By Dr Saravana.K
A liver transplant is a surgical procedure to remove a diseased liver and replace it with a healthy liver from a donor. It uses livers from deceased donors, though a liver may also come from a living donor. If you have a family member or friend who is willing to donate part of his or her liver to you, talk to your transplant team about this option.
Liver transplant is a treatment option for people who have end-stage liver failure that can’t be controlled using other treatments and for some people with liver cancer. Liver failure can occur rapidly, in a matter of weeks or it can occur slowly over months and years.
It has many causes, including alcoholic liver disease; early-stage liver cancer; or Hepatitis B and C.
Surgery carries a risk of significant complications, including bile duct complications; bleeding; failure and rejection of donated liver; or infection.
After a liver transplant, you’ll take immunosuppressants for the rest of your life to help prevent your body from rejecting the donated liver. These medications can cause a variety of side effects.
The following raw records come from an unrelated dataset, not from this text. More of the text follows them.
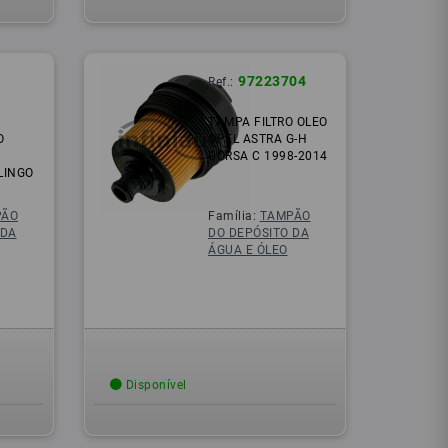
97223704
Ref.:
TAMPA FILTRO OLEO
O
OPEL ASTRA G-H
CORSA C 1998-2014
LINGO
PÃO
Família:
TAMPÃO
 DA
DO DEPÓSITO DA
ÁGUA E ÓLEO
Disponível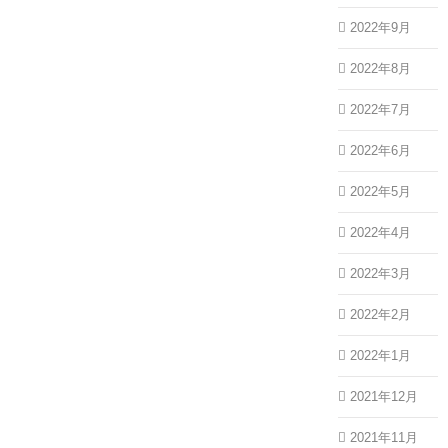
2022年9月
2022年8月
2022年7月
2022年6月
2022年5月
2022年4月
2022年3月
2022年2月
2022年1月
2021年12月
2021年11月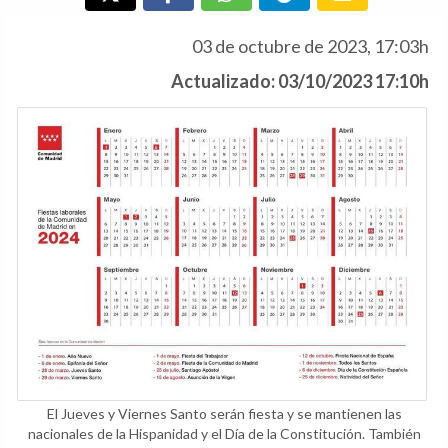
03 de octubre de 2023, 17:03h
Actualizado: 03/10/2023 17:10h
El Jueves y Viernes Santo serán fiesta y se mantienen las
nacionales de la Hispanidad y el Día de la Constitución. También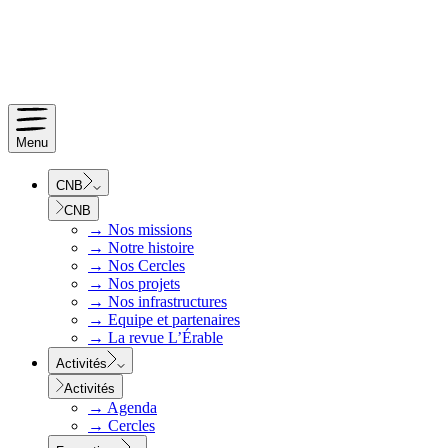
Menu
CNB
CNB
→
Nos missions
→
Notre histoire
→
Nos Cercles
→
Nos projets
→
Nos infrastructures
→
Equipe et partenaires
→
La revue L’Érable
Activités
Activités
→
Agenda
→
Cercles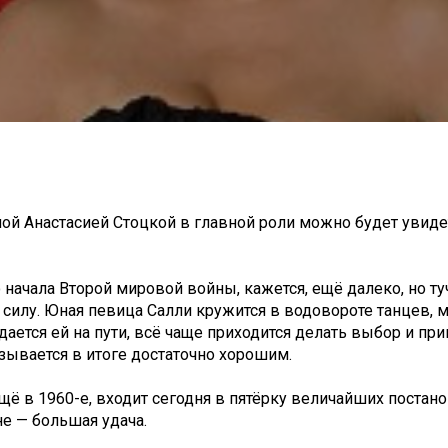
й Анастасией Стоцкой в главной роли можно будет увиде
 начала Второй мировой войны, кажется, ещё далеко, но ту
 силу. Юная певица Салли кружится в водовороте танцев, 
дается ей на пути, всё чаще приходится делать выбор и пр
зывается в итоге достаточно хорошим.
 в 1960-е, входит сегодня в пятёрку величайших постан
не — большая удача.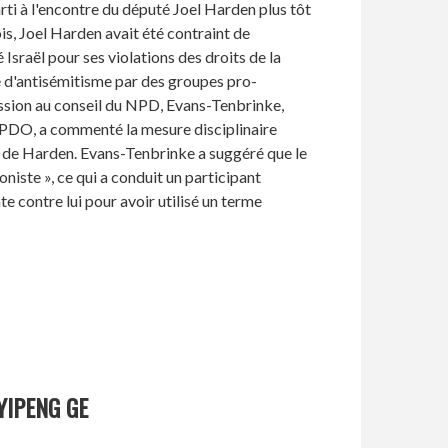
parti à l'encontre du député Joel Harden plus tôt
is, Joel Harden avait été contraint de
 Israël pour ses violations des droits de la
é d'antisémitisme par des groupes pro-
cussion au conseil du NPD, Evans-Tenbrinke,
NPDO, a commenté la mesure disciplinaire
re de Harden. Evans-Tenbrinke a suggéré que le
oniste », ce qui a conduit un participant
e contre lui pour avoir utilisé un terme
YIPENG GE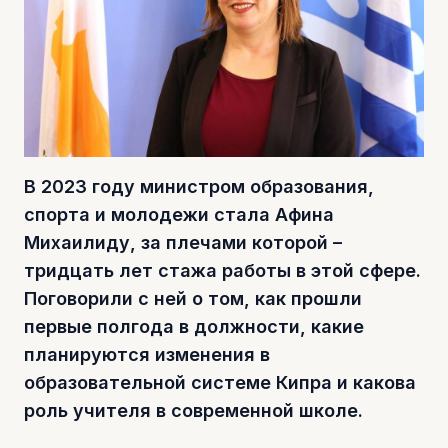
В 2023 году министром образования,
спорта и молодежи стала Афина
Михаилиду, за плечами которой –
тридцать лет стажа работы в этой сфере.
Поговорили с ней о том, как прошли
первые полгода в должности, какие
планируются изменения в
образовательной системе Кипра и какова
роль учителя в современной школе.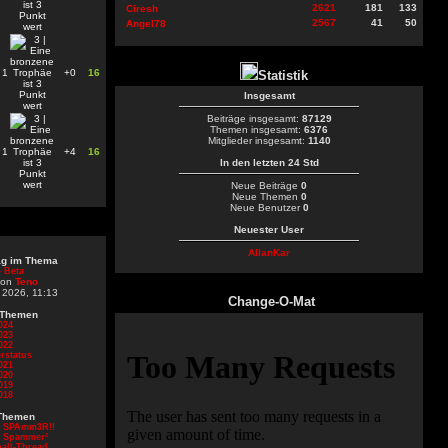
2621
181
133
Ciresh
2567
41
50
Angel78
1
+0
16
Statistik
Insgesamt
Beiträge insgesamt:
87129
Themen insgesamt:
6376
Mitglieder insgesamt:
1140
1
+4
16
In den letzten 24 Std
Neue Beiträge
0
Neue Themen
0
Neue Benutzer
0
Neuester User
AllanKar
rag im Thema
 Beta
von
Teno
 2026, 11:13
Change-O-Mat
 Themen
024
023
022
rstatus
021
020
019
018
Themen
d SPAmm3R!!
d Spammer²
all-Thread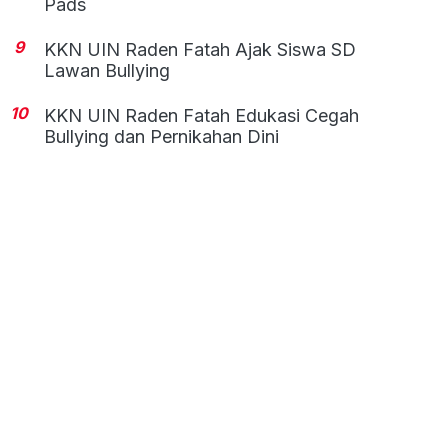
Pads
9
KKN UIN Raden Fatah Ajak Siswa SD
Lawan Bullying
10
KKN UIN Raden Fatah Edukasi Cegah
Bullying dan Pernikahan Dini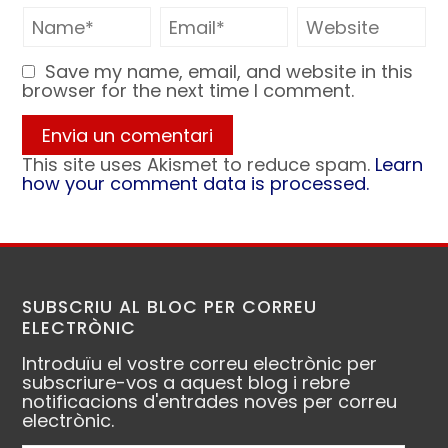
Save my name, email, and website in this
browser for the next time I comment.
This site uses Akismet to reduce spam.
Learn
how your comment data is processed.
SUBSCRIU AL BLOC PER CORREU
ELECTRÒNIC
Introduïu el vostre correu electrònic per
subscriure-vos a aquest blog i rebre
notificacions d'entrades noves per correu
electrònic.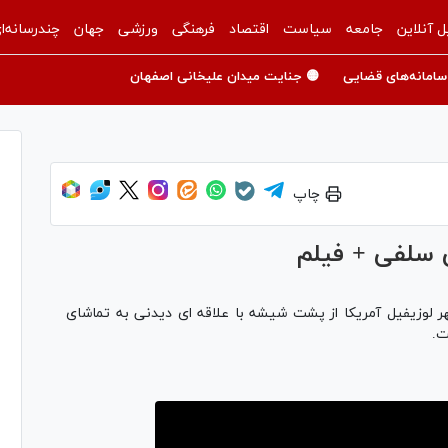
ل آنلاین
جامعه
سیاست
اقتصاد
فرهنگی
ورزشی
جهان
چندرسانه‌ا
سامانه‌های قضایی
🟡 جنایت میدان علیخانی اصفهان
چاپ
 سلفی + فیلم
هر لوزیفیل آمریکا از پشت شیشه با علاقه ای دیدنی به تماشای
ت.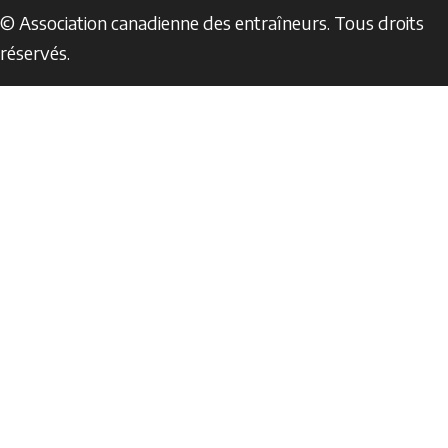
© Association canadienne des entraîneurs. Tous droits
réservés.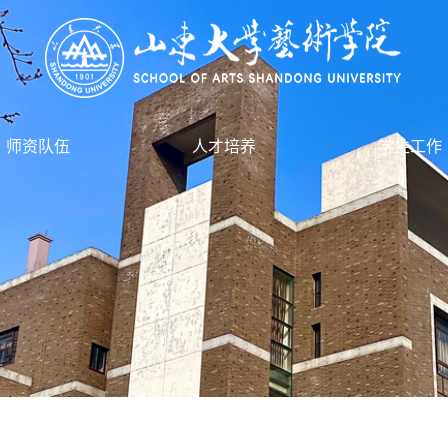
师资队伍
人才培养
学生工作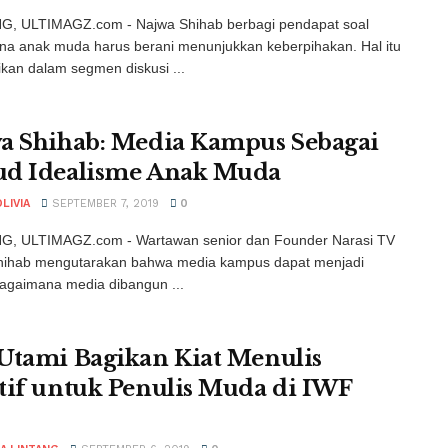
, ULTIMAGZ.com - Najwa Shihab berbagi pendapat soal
a anak muda harus berani menunjukkan keberpihakan. Hal itu
kan dalam segmen diskusi ...
a Shihab: Media Kampus Sebagai
d Idealisme Anak Muda
LIVIA
SEPTEMBER 7, 2019
0
, ULTIMAGZ.com - Wartawan senior dan Founder Narasi TV
hihab mengutarakan bahwa media kampus dapat menjadi
agaimana media dibangun ...
Utami Bagikan Kiat Menulis
tif untuk Penulis Muda di IWF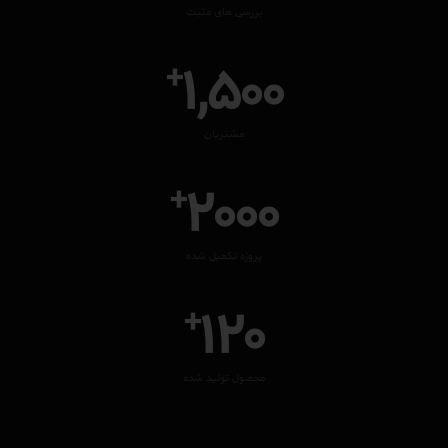
بررسی های مثبت
1,500
+
مشتریان
2000
+
پروژه تکمیل شده
120
+
محصول تولید شده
If indicated, your doctor may refer you to a transplant centre to undergo evaluation for liver transplant. The transplant centre team conducts a wide variety of tests to determine whether to place your name on the waiting list for a new liver. It includes:
Imaging tests – ultrasound of your liver
Heart tests to determine the health of your cardiovascular system
A general health exam, including routine cancer screening tests, to evaluate your overall health
Nutrition counselling with dieticians
Psychological evaluation to determine whether you fully understand the risks of a liver transplant
Meetings with social workers who assess your support network to determine whether you have friends or family to help care for you after transplant
Addiction counselling to help people with alcohol, drug or tobacco addictions to quit
Financial counselling to help you understand the cost of a transplant and post-transplant care.
Once these are completed, the transplant centre’s selection committee meets to discuss your case. It determines whether a liver transplant is the best treatment for you and whether you’re healthy enough to undergo a transplant. If the answer to both questions is yes, then you’re placed on the transplant waiting list.
Your wait for a donor liver could be days, or it could be months.
As you wait for a new liver, your doctor will treat the complications of your liver failure to make you as comfortable as possible. Complications of end-stage liver failure are serious, and you may be frequently hospitalised.
After your liver transplant, you can expect to:
Possibly stay in the intensive care and hospital unit for a few days to weeks.
Have frequent check-ups as you continue recovering at home
Expect six months to a year of recovery before you’ll feel fully healed after your liver transplant surgery. You may be able to resume normal activities or go back to work a few months after surgery.
Your chances of a successful liver transplant and long-term survival depend on your particular situation. In general, about 72 per cent of people who undergo liver transplant live for at least five years.